The semantics are intentional: you want to know "how did the image change between working states?" A failed build doesn't represent a working state, so it shouldn't anchor comparisons. If three consecutive commits fail, the next successful build shows its delta from the last success, potentially spanning multiple commits worth of changes.
Edge case: if the first commit fails, nothing has a baseline. Later successful commits will show absolute sizes but no deltas—the loop never finds a successful predecessor, so SizeDiff remains at its zero value.
After all this machinery, what does the analysis tell you?
You learn how your Dockerfile evolved—which instructions were added, removed, or modified, and approximately how those changes affected image size (modulo the irreproducibility problem). You learn which layers contribute most to total size. You can identify the commit where someone added a 500MB development dependency that shouldn't be in the production image.
You don't learn what your image actually was in production at any historical point. You don't learn whether a size change came from your Dockerfile or from upstream package updates. You don't learn anything about multi-stage build intermediate sizes (only the final image is measured).
The implementation acknowledges these limits. Build times are labeled "indicative only"—they depend on system load and cache state. Size comparisons are explicitly between rebuilds, not historical artifacts.

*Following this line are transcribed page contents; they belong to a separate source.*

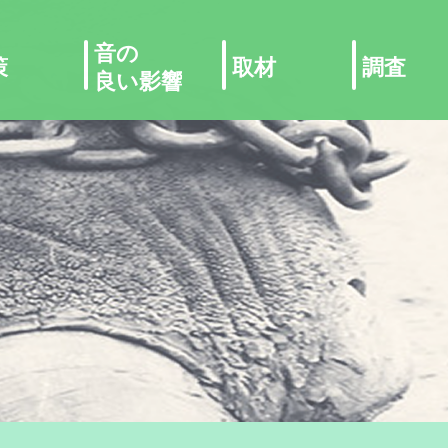
音の
策
取材
調査
良い影響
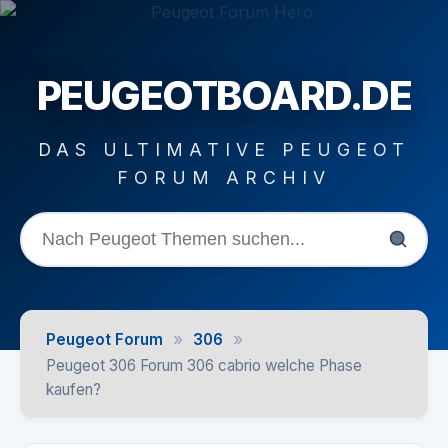
PEUGEOTBOARD.DE
DAS ULTIMATIVE PEUGEOT
FORUM ARCHIV
»
»
Peugeot Forum
306
Peugeot 306 Forum 306 cabrio welche Phase
kaufen?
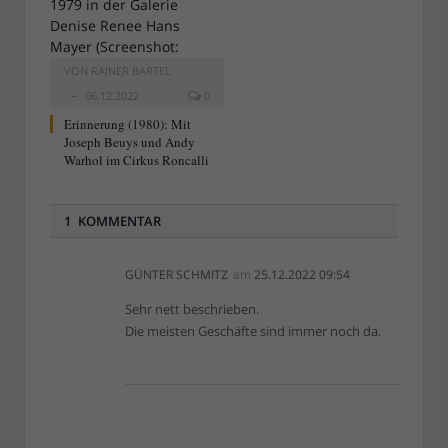
VON
RAINER BARTEL
06.12.2022
0
Erinnerung (1980): Mit
Joseph Beuys und Andy
Warhol im Cirkus Roncalli
1 KOMMENTAR
GÜNTER SCHMITZ
am
25.12.2022 09:54
Sehr nett beschrieben.
Die meisten Geschäfte sind immer noch da.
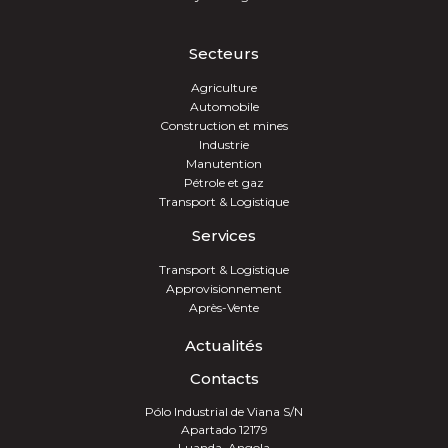
Secteurs
Agriculture
Automobile
Construction et mines
Industrie
Manutention
Pétrole et gaz
Transport & Logistique
Services
Transport & Logistique
Approvisionnement
Après-Vente
Actualités
Contacts
Pólo Industrial de Viana S/N
Apartado 12179
Luanda, Angola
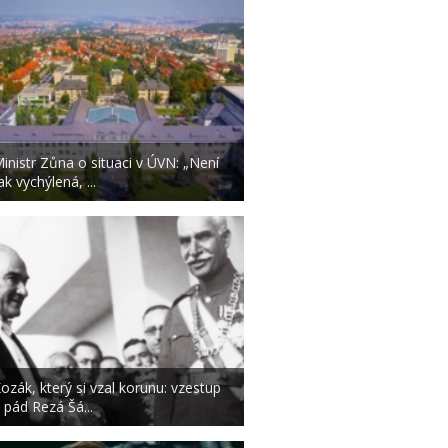
inistr Zůna o situaci v ÚVN: „Není
ak vychýlená, ...
ozák, který si vzal korunu: vzestup
 pád Rezá Šá...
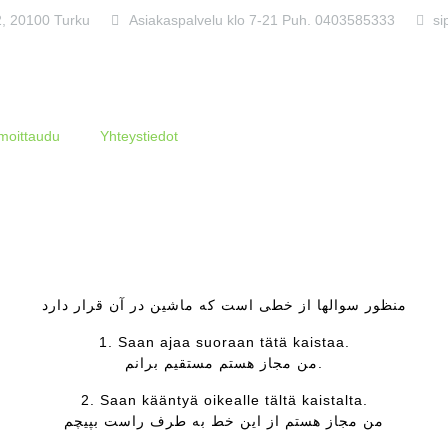
 2, 20100 Turku
Asiakaspalvelu klo 7-21 Puh. 0403585333
si
lmoittaudu
Yhteystiedot
منظور سوالها از خطی است که ماشین در آن قرار دارد
1. Saan ajaa suoraan tätä kaistaa.
من مجاز هستم مستقیم برانم.
2. Saan kääntyä oikealle tältä kaistalta.
من مجاز هستم از این خط به طرف راست بپیچم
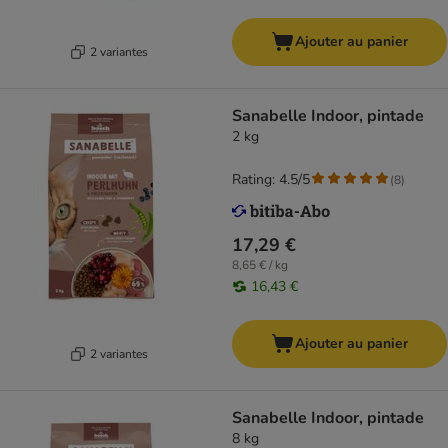
Ajouter au panier
2 variantes
Sanabelle Indoor, pintade
2 kg
Rating: 4.5/5
(
8
)
17,29 €
8,65 € / kg
16,43 €
Ajouter au panier
2 variantes
Sanabelle Indoor, pintade
8 kg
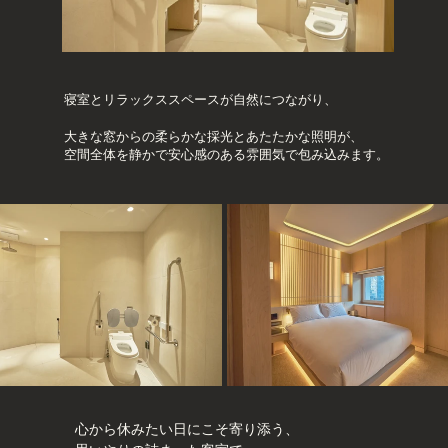
寝室とリラックススペースが自然につながり、
大きな窓からの柔らかな採光とあたたかな照明が、
空間全体を静かで安心感のある雰囲気で包み込みます。
心から休みたい日にこそ寄り添う、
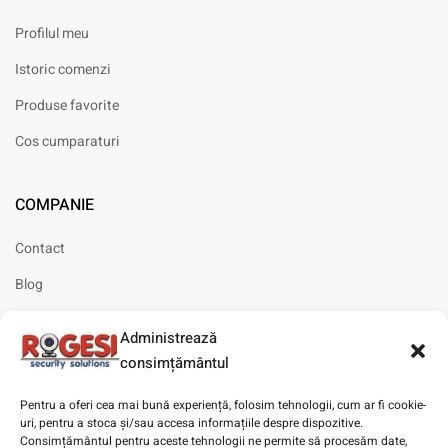
Profilul meu
Istoric comenzi
Produse favorite
Cos cumparaturi
COMPANIE
Contact
Blog
Cariere
Administrează
Solicitare instalare
consimțământul
Pentru a oferi cea mai bună experiență, folosim tehnologii, cum ar fi cookie-
uri, pentru a stoca și/sau accesa informațiile despre dispozitive.
Consimțământul pentru aceste tehnologii ne permite să procesăm date,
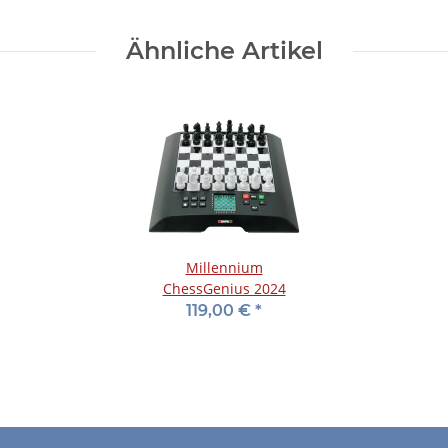
Ähnliche Artikel
Millennium
ChessGenius 2024
119,00 €
*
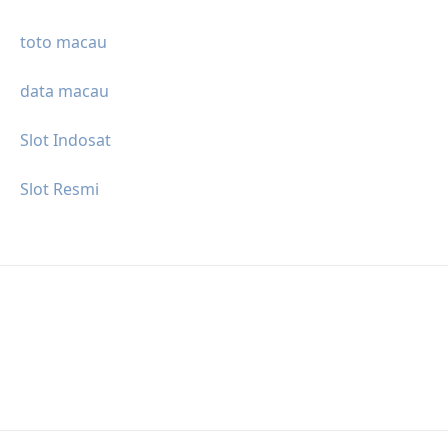
toto macau
data macau
Slot Indosat
Slot Resmi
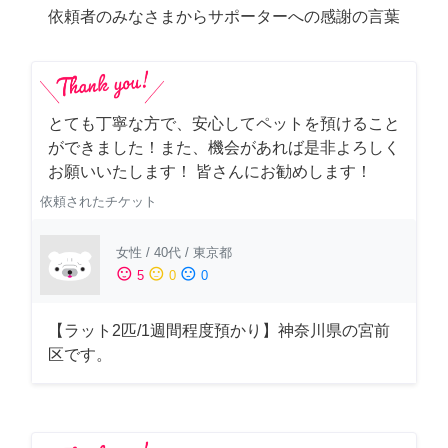
依頼者のみなさまからサポーターへの感謝の言葉
とても丁寧な方で、安心してペットを預けること
ができました！また、機会があれば是非よろしく
お願いいたします！ 皆さんにお勧めします！
依頼されたチケット
女性
/
40代
/
東京都
sentiment_satisfied
sentiment_neutral
sentiment_dissatisfied
5
0
0
【ラット2匹/1週間程度預かり】神奈川県の宮前
区です。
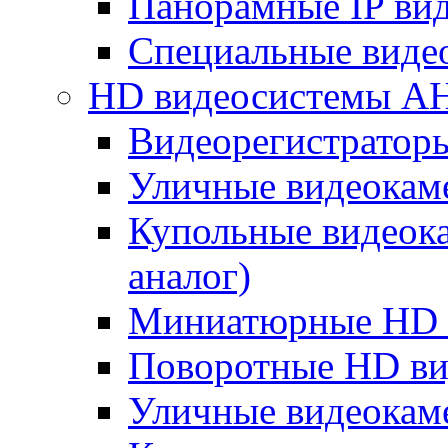
Панорамные IP ви
Специальные виде
HD видеосистемы A
Видеорегистратор
Уличные видеокам
Купольные видеок
аналог)
Миниатюрные HD 
Поворотные HD в
Уличные видеокам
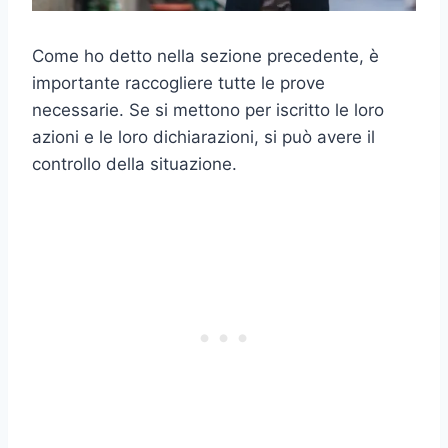
Come ho detto nella sezione precedente, è
importante raccogliere tutte le prove
necessarie. Se si mettono per iscritto le loro
azioni e le loro dichiarazioni, si può avere il
controllo della situazione.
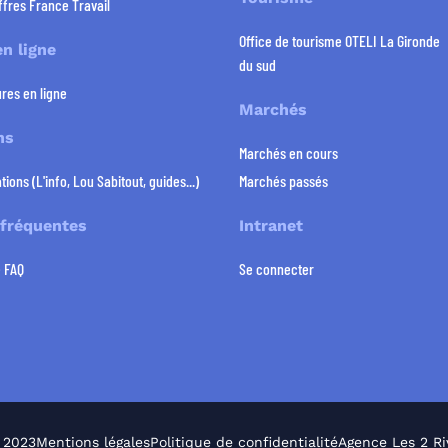
ffres France Travail
Office de tourisme OTELI La Gironde
n ligne
du sud
res en ligne
Marchés
ns
Marchés en cours
tions (L'info, Lou Sabitout, guides...)
Marchés passés
 fréquentes
Intranet
e FAQ
Se connecter
 2023
Mentions légales
Politique de confidentialité
Agence Les 2 Ri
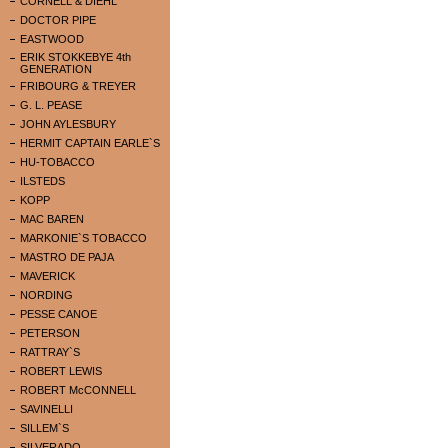
CORNELL & DIEHL
DOCTOR PIPE
EASTWOOD
ERIK STOKKEBYE 4th
GENERATION
FRIBOURG & TREYER
G. L. PEASE
JOHN AYLESBURY
HERMIT CAPTAIN EARLE`S
HU-TOBACCO
ILSTEDS
KOPP
MAC BAREN
MARKONIE`S TOBACCO
MASTRO DE PAJA
MAVERICK
NORDING
PESSE CANOE
PETERSON
RATTRAY`S
ROBERT LEWIS
ROBERT McCONNELL
SAVINELLI
SILLEM`S
SILVERADO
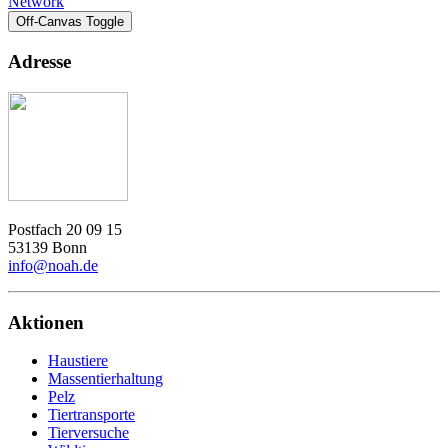
Network
Off-Canvas Toggle
Adresse
Postfach 20 09 15
53139 Bonn
info@noah.de
Aktionen
Haustiere
Massentierhaltung
Pelz
Tiertransporte
Tierversuche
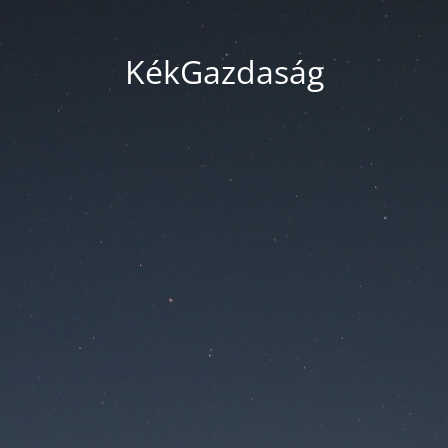
KékGazdaság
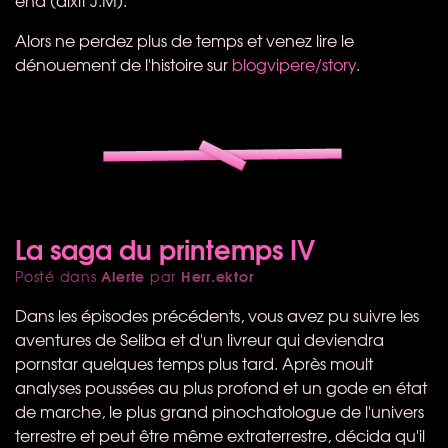
end (dixit J.M).
Alors ne perdez plus de temps et venez lire le
dénouement de l'histoire sur
blogvipere/story
.
La saga du printemps IV
Alerte
Herr.ektor
Posté dans
par
Dans les épisodes précédents, vous avez pu suivre les
aventures de Seliba et d'un livreur qui deviendra
pornstar quelques temps plus tard. Après moult
analyses poussées au plus profond et un gode en état
de marche, le plus grand pinochatologue de l'univers
terrestre et peut être même extraterrestre, décida qu'il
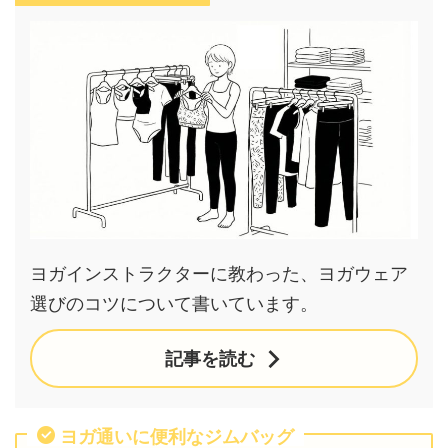
ヨガインストラクターに教わった、ヨガウェア
選びのコツについて書いています。
記事を読む
ヨガ通いに便利なジムバッグ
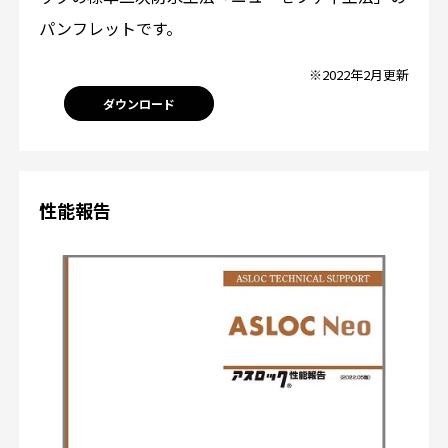
パンフレットです。
※2022年2月更新
ダウンロード
性能報告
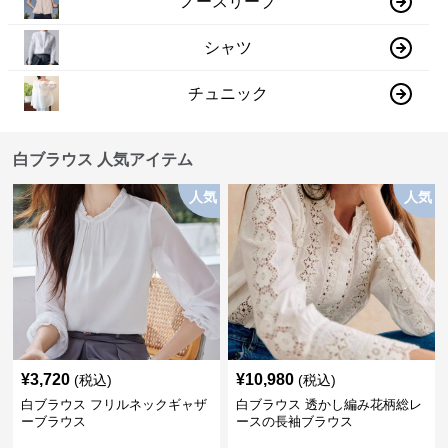
ノースリーブ
シャツ
チュニック
白ブラウス 人気アイテム
人気
人気
¥
3,720
¥
10,980
(税込)
(税込)
白ブラウス フリルネックギャザ
白ブラウス 透かし編み花柄総レ
ーブラウス
ースの長袖ブラウス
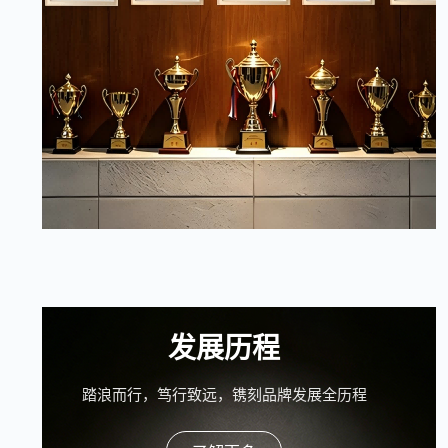
发展历程
踏浪而行，笃行致远，镌刻品牌发展全历程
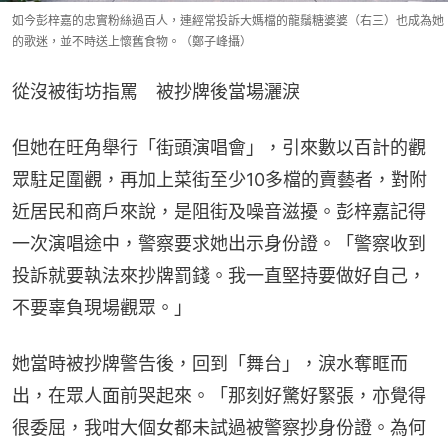
如今彭梓嘉的忠實粉絲過百人，連經常投訴大媽檔的龍鬚糖婆婆（右三）也成為她
的歌迷，並不時送上懷舊食物。（鄭子峰攝）
從沒被街坊指罵　被抄牌後當場灑淚
但她在旺角舉行「街頭演唱會」，引來數以百計的觀
眾駐足圍觀，再加上菜街至少10多檔的賣藝者，對附
近居民和商戶來說，是阻街及噪音滋擾。彭梓嘉記得
一次演唱途中，警察要求她出示身份證。「警察收到
投訴就要執法來抄牌罰錢。我一直堅持要做好自己，
不要辜負現場觀眾。」
她當時被抄牌警告後，回到「舞台」，淚水奪眶而
出，在眾人面前哭起來。「那刻好驚好緊張，亦覺得
很委屈，我咁大個女都未試過被警察抄身份證。為何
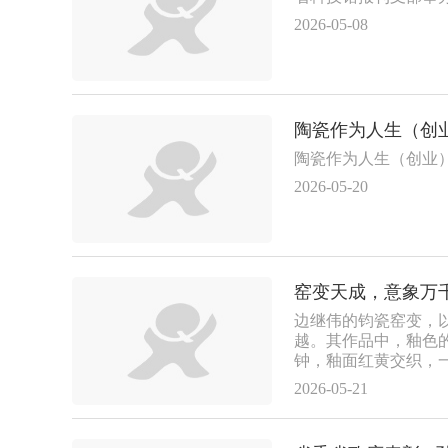
2026-05-08
陶瓷作为人生（创业
2026-05-20
窑变天成，意象万
边继伟的钧瓷窑变，以
越。其作品中，釉色
钟，釉面红黄交织，
影流转，将“晨钟动
2026-05-21
浑然一体。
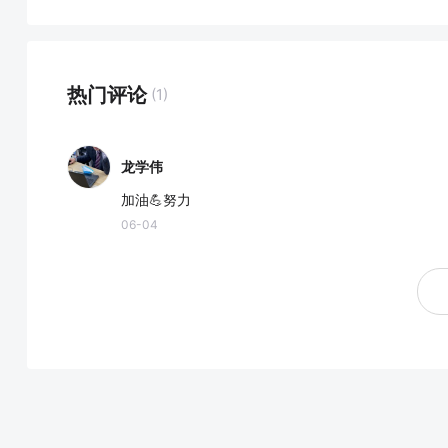
热门评论
(1)
龙学伟
加油💪努力
06-04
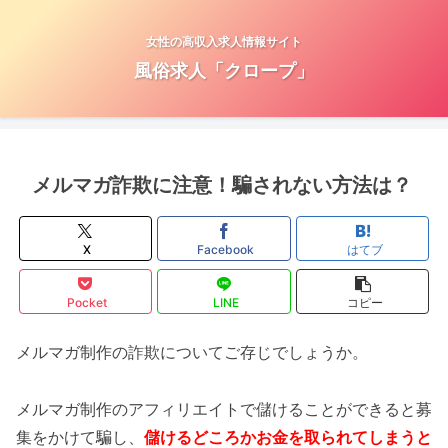
女性の高収入求人情報サイト
風俗求人「クロープ」
メルマガ詐欺に注意！騙されない方法は？
X
Facebook
はてブ
Pocket
LINE
コピー
メルマガ制作の詐欺についてご存じでしょうか。
メルマガ制作のアフィリエイトで儲けることができると募
集をかけて騙し、
儲けるどころかお金を取られてしまうと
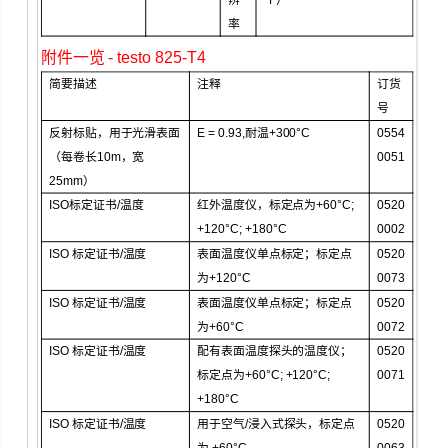
率
附件一览
- testo 825-T4
简要描述
注释
订货
号
反射标贴，用于光滑表面
E = 0.93,
耐温
+300°C
0554
（
每卷长
10m
，宽
0051
25mm）
ISO
标定证书
/
温度
红外温度仪，标定点为
+60°C;
0520
+120°C; +180°C
0002
ISO
标定证书
/
温度
表面温度仪单点标定；标定点
0520
为
+120°C
0073
ISO
标定证书
/
温度
表面温度仪单点标定；标定点
0520
为
+60°C
0072
ISO
标定证书
/
温度
配有表面温度探头的温度仪；
0520
标定点为
+60°C; +120°C;
0071
+180°C
ISO
标定证书
/
温度
用于空气
/
浸入式探头，标定点
0520
为
+60°C
0063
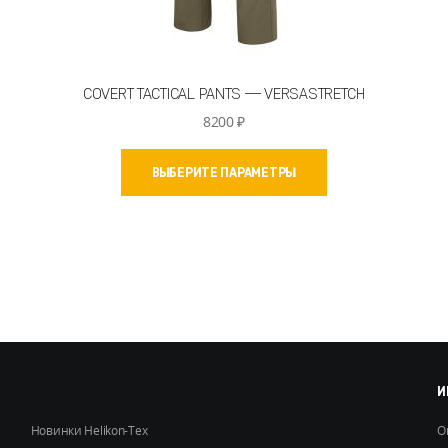
COVERT TACTICAL PANTS — VERSASTRETCH
8200
₽
Этот
ВЫБЕРИТЕ ПАРАМЕТРЫ
товар
имеет
несколько
вариаций.
Опции
можно
выбрать
на
странице
товара.
И
Новинки Helikon-Tex
О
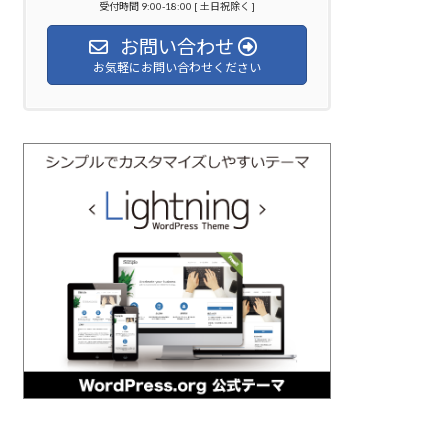
受付時間 9:00-18:00 [ 土日祝除く ]
お問い合わせ
お気軽にお問い合わせください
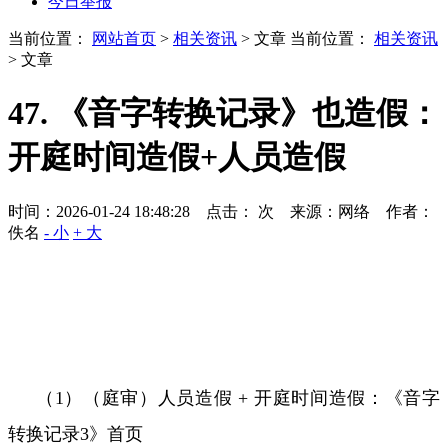
今日举报
当前位置：
网站首页
>
相关资讯
> 文章
当前位置：
相关资讯
> 文章
47. 《音字转换记录》也造假：
开庭时间造假+人员造假
时间：2026-01-24 18:48:28 点击：
次
来源：网络 作者：
佚名
- 小
+ 大
（
1
）（庭审）人员造假
+
开庭时间造假：
《音字
转换记录
3
》首页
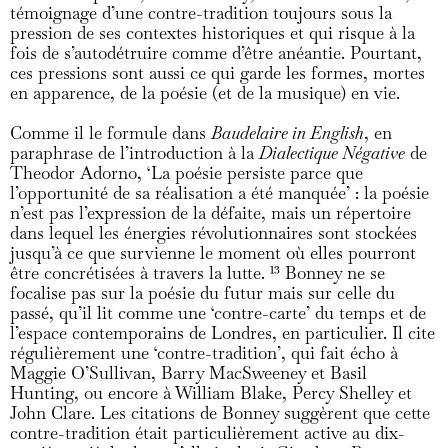
témoignage d’une contre-tradition toujours sous la
pression de ses contextes historiques et qui risque à la
fois de s’autodétruire comme d’être anéantie. Pourtant,
ces pressions sont aussi ce qui garde les formes, mortes
en apparence, de la poésie (et de la musique) en vie.
Comme il le formule dans
Baudelaire in English
, en
paraphrase de l’introduction à la
Dialectique Négative
de
Theodor Adorno, ‘La poésie persiste parce que
l’opportunité de sa réalisation a été manquée’ : la poésie
n’est pas l’expression de la défaite, mais un répertoire
dans lequel les énergies révolutionnaires sont stockées
jusqu’à ce que survienne le moment où elles pourront
être concrétisées à travers la lutte.
13
Bonney ne se
focalise pas sur la poésie du futur mais sur celle du
passé, qu’il lit comme une ‘contre-carte’ du temps et de
l’espace contemporains de Londres, en particulier. Il cite
régulièrement une ‘contre-tradition’, qui fait écho à
Maggie O’Sullivan, Barry MacSweeney et Basil
Hunting, ou encore à William Blake, Percy Shelley et
John Clare. Les citations de Bonney suggèrent que cette
contre-tradition était particulièrement active au dix-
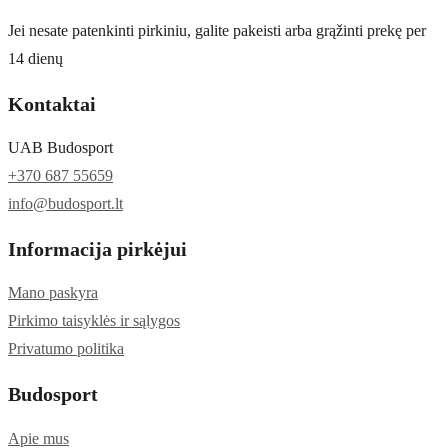
Jei nesate patenkinti pirkiniu, galite pakeisti arba grąžinti prekę per
14 dienų
Kontaktai
UAB Budosport
+370 687 55659
info@budosport.lt
Informacija pirkėjui
Mano paskyra
Pirkimo taisyklės ir sąlygos
Privatumo politika
Budosport
Apie mus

The interesting systems problem isn't in any individual component. Git traversal is well-understood. Docker builds are well-understood. The challenge is in coordinating two complex systems with different consistency models, different failure modes, and fundamentally different notions of identity.
The tool navigates this by making explicit choices: semantic layer identity over structural hashes, parent-chain traversal over chronological ordering, contemporary rebuilds over forensic reconstruction. Each choice has tradeoffs. The implementation tries to be honest about what container archaeology can and cannot recover from the geological strata of your Git history.